Releases · DigitalPhonetics/IMS-Toucan

07 Oct 13:22

Flux9665

v3.1.2

e18c227

Latest

This release includes a new GUI that allows you to control exactly how an utterance sounds.

You can generate a bunch of different realizations until you get one that you like. Then you can modify it further by dragging around the pitch values and the durations of individual phones. You can also exchange the voice for a different one while keeping your changes to the intonation and duration exactly as they are. And of course you can do so in over 7000 languages.

Just update the new requirements and run the run_advanced_GUI_demo.py script. By default it will load the pretrained models from Hugging Face🤗, but you can also specify our own.

Assets 2

22 Sep 14:41

Flux9665

v3.1.1

2795dfd

Improved Vocoder through end-to-end Training

This is a minor release that does not change much, however the impact on the audio quality is pretty big. Previously, we trained the vocoder on spectrograms extracted from ground-truth audio files. Despite our best efforts of making the synthetic spectrograms as natural as possible, there always remained a gap between the synthetic spectrograms and the genuine spectrograms. We previously thought, that the impact of this was very small and unimportant, but upon experimentation we now noticed, that it actually does make a big difference. The vocoder is the last piece of the pipeline, it is what actually connects the generated spectrograms to your ears. So using a bad vocoder is a bit like putting cheap tires on an expensive sports car.

We have finally fixed this by generating synthetic spectrograms and then training the vocoder on these.

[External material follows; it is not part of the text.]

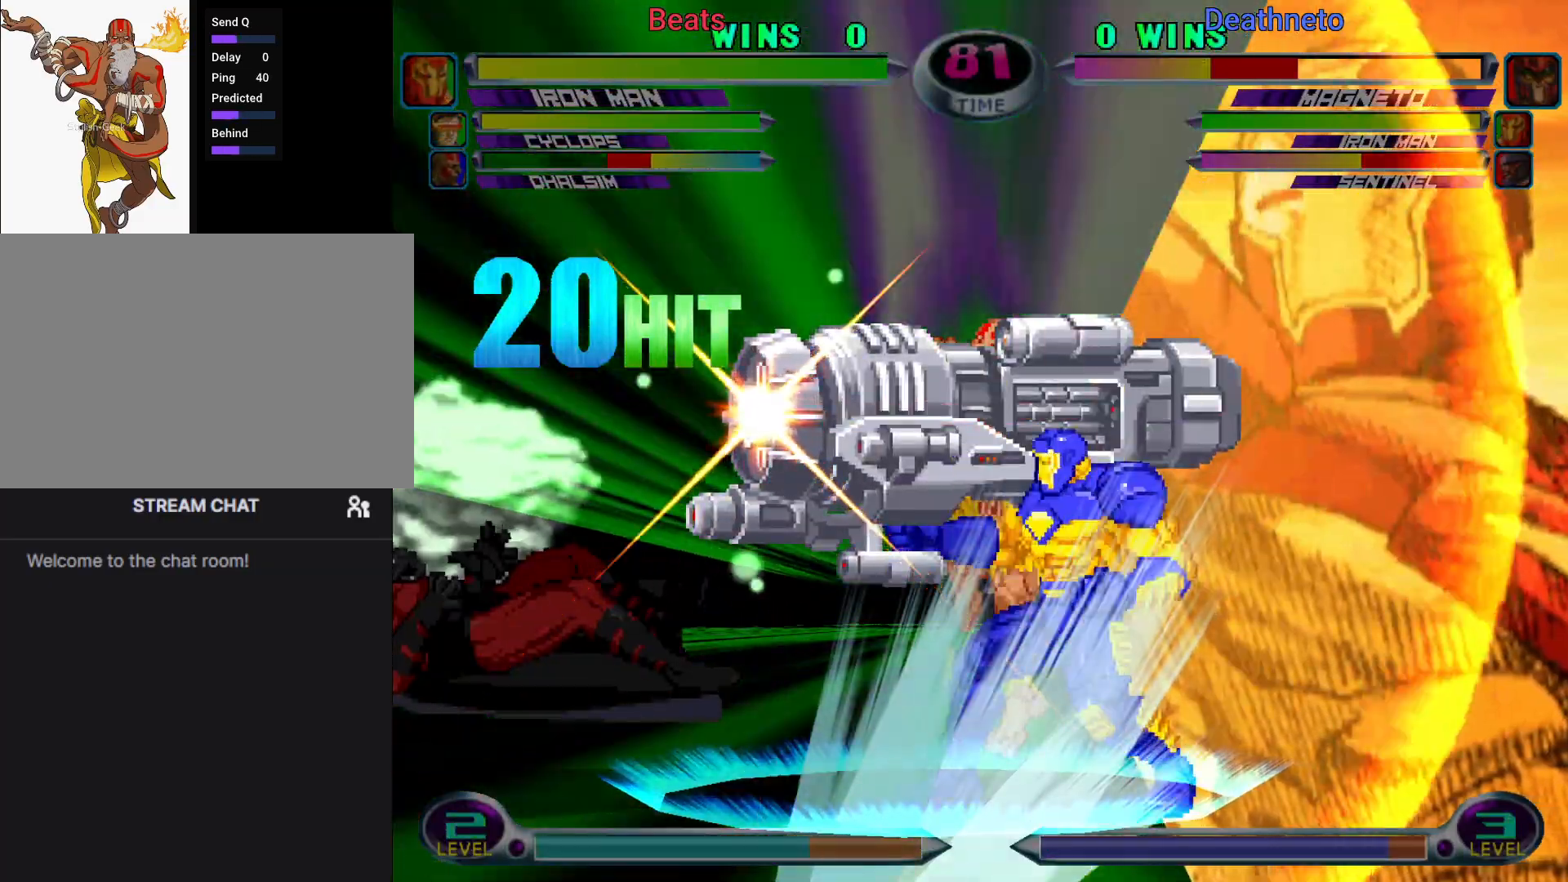
{"dt_ms": 500, "buttons": ["CROSS", "CIRCLE", "SQUARE"], "left_stick": "center", "events": [[17, "CIRCLE", "down"], [50, "CIRCLE", "up"], [50, "R1", "up"], [50, "SQUARE", "down"], [67, "CIRCLE", "down"], [67, "CROSS", "down"], [67, "TRIANGLE", "up"], [83, "SQUARE", "up"], [117, "SQUARE", "down"], [133, "CIRCLE", "up"], [133, "CROSS", "up"], [133, "TRIANGLE", "down"], [150, "R1", "down"], [150, "SQUARE", "up"], [200, "R1", "up"], [200, "SQUARE", "down"], [217, "CROSS", "down"], [217, "SQUARE", "up"], [217, "TRIANGLE", "up"], [250, "CIRCLE", "down"], [267, "CROSS", "up"], [267, "SQUARE", "down"], [283, "CIRCLE", "up"], [283, "R1", "down"], [283, "SQUARE", "up"], [283, "TRIANGLE", "down"], [350, "CIRCLE", "down"], [350, "CROSS", "down"], [350, "R1", "up"], [350, "SQUARE", "down"], [350, "TRIANGLE", "up"], [367, "CIRCLE", "up"], [367, "SQUARE", "up"], [400, "CIRCLE", "down"], [400, "SQUARE", "down"], [417, "CIRCLE", "up"], [417, "CROSS", "up"], [417, "TRIANGLE", "down"], [433, "R1", "down"], [433, "SQUARE", "up"], [500, "CIRCLE", "down"], [500, "CROSS", "down"], [500, "R1", "up"], [500, "SQUARE", "down"], [500, "TRIANGLE", "up"]]}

We also increased the capacity of the vocoder by giving it more parameters. The inference speed is still just as fast, but the quality is improved greatly. This release is part of the cleanup towards finishing my PhD thesis and is not associated with its own paper or proper evaluation besides internal pilot studies.

Update your code and run the model downloader script for an immediate major quality boost.

Full Changelog: v3.1...v3.1.1

Assets 3

25 Jul 07:16

Flux9665

v3.1

de0a1cb

Improved TTS in 7000 Languages

What's Changed

This release provides new checkpoints and improves some aspects of the previous release that were not included due to time constraints. For more information on the universal TTS model for 7000 languages, please refer to the previous release v3.0

Prosody prediction in terms of pitch, energy and durations are now stochastic and sample from a distribution instead of assuming a one-to-one mapping.
Added support for more IPA modifiers to cover more languages
Added more languages into the pretraining
Overhauled language similarity prediction modules and visualization

Full Changelog: v3.0...v3.1

Assets 6

10 Jun 15:21

Flux9665

v3.0

53742f8

TTS in 7000 Languages

This release extends the toolkits' functionality and provides new checkpoints.

We improved the overall TTS quality, with further enhancements already on their way
Watermarking is added to prevent misuse
We extend the support for almost all languages in the ISO-639-3 standard (that's over 7000 languages!)
With a few clever designs, we were able to extrapolate from a pretrained checkpoint using 462 languages to a checkpoint that can speak all languages for which we now support a text frontend!
Lots of simplifications and quality of life changes.

This is the outcome of a collaboration with colleagues from the University of Groningen and the Fraunhofer IIS in Erlangen. Together with our group from the University of Stuttgart, we have built this model, which is the first of its kind.

We will present this at the Interspeech 2024, the full list of authors is Florian Lux, Sarina Meyer, Lyonel Behringer, Frank Zalkow, Phat Do, Matt Coler, Emanuël Habets and Thang Vu.

Paper: https://arxiv.org/abs/2406.06403
Dataset: https://huggingface.co/datasets/Flux9665/BibleMMS
Interactive Demo: https://huggingface.co/spaces/Flux9665/MassivelyMultilingualTTS
Static Demo: https://anondemos.github.io/MMDemo/

Assets 9

10 Jun 14:03

Flux9665

2.p

bb4755b

Prompting Controlled Emotional TTS

In this release you can condition your TTS model on emotional prompts during training and transfer the emotion in any prompt to synthesized speech during inference.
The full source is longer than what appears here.